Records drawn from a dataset
____
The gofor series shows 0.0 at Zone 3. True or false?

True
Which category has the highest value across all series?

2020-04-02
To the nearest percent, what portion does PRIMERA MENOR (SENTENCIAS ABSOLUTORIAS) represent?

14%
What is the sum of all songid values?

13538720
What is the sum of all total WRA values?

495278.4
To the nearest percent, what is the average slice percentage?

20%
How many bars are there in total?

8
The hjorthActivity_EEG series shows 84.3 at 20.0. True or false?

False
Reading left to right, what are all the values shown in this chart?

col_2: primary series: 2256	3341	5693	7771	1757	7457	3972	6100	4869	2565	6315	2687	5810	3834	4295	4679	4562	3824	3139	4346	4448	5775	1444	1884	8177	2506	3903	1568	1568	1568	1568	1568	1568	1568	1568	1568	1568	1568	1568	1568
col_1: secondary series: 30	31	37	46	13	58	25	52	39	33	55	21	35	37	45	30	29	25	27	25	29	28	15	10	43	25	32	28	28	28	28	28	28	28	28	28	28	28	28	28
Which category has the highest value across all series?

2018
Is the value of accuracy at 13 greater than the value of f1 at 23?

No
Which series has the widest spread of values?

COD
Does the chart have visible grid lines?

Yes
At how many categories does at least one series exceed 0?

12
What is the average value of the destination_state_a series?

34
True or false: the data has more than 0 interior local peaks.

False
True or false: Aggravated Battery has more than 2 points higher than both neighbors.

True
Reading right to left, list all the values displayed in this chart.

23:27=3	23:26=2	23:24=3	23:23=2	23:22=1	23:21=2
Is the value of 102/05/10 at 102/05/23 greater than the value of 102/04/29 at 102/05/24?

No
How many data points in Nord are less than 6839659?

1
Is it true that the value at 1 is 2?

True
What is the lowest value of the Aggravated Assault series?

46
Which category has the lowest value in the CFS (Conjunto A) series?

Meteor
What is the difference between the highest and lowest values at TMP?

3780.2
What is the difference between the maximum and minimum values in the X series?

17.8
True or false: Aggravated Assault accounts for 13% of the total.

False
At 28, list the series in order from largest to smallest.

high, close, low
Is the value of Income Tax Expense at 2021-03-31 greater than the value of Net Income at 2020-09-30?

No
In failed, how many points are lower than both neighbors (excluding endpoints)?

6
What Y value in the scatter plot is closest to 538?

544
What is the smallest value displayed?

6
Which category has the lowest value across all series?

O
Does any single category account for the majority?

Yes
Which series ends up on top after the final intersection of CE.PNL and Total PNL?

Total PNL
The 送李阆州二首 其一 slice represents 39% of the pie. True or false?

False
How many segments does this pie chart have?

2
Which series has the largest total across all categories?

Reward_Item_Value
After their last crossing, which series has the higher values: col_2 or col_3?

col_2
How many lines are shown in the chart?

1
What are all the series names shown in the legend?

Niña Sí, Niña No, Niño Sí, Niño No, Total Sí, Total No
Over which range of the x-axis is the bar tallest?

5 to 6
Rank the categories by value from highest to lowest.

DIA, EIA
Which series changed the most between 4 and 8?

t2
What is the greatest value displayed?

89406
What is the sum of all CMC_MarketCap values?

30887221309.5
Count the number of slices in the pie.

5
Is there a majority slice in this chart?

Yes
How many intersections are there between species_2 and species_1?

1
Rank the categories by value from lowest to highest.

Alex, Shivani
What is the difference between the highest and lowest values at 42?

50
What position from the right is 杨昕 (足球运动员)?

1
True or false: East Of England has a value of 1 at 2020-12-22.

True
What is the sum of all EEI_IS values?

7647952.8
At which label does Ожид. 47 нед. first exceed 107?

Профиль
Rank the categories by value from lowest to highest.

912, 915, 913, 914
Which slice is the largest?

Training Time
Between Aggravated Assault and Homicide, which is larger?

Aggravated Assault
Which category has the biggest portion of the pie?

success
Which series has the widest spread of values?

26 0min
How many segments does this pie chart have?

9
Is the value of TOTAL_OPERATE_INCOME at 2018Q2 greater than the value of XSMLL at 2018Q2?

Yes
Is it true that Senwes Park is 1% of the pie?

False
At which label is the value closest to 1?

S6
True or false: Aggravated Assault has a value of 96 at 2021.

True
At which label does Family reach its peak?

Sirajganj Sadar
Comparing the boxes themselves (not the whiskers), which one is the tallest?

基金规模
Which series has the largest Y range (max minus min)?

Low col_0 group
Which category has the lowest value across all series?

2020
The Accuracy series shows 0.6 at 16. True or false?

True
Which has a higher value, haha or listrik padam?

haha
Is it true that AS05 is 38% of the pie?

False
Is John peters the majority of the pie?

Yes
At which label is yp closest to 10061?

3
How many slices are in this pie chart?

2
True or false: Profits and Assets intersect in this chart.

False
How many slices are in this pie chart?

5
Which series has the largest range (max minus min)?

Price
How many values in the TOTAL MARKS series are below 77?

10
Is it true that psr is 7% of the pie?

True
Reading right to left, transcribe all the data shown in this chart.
____
YOUR GOAL >>
Please repeat the listing verbatim from its first line through the line containing "Reading left to", both ends included.

SOLUTION >>
The gofor series shows 0.0 at Zone 3. True or false?

True
Which category has the highest value across all series?

2020-04-02
To the nearest percent, what portion does PRIMERA MENOR (SENTENCIAS ABSOLUTORIAS) represent?

14%
What is the sum of all songid values?

13538720
What is the sum of all total WRA values?

495278.4
To the nearest percent, what is the average slice percentage?

20%
How many bars are there in total?

8
The hjorthActivity_EEG series shows 84.3 at 20.0. True or false?

False
Reading left to right, what are all the values shown in this chart?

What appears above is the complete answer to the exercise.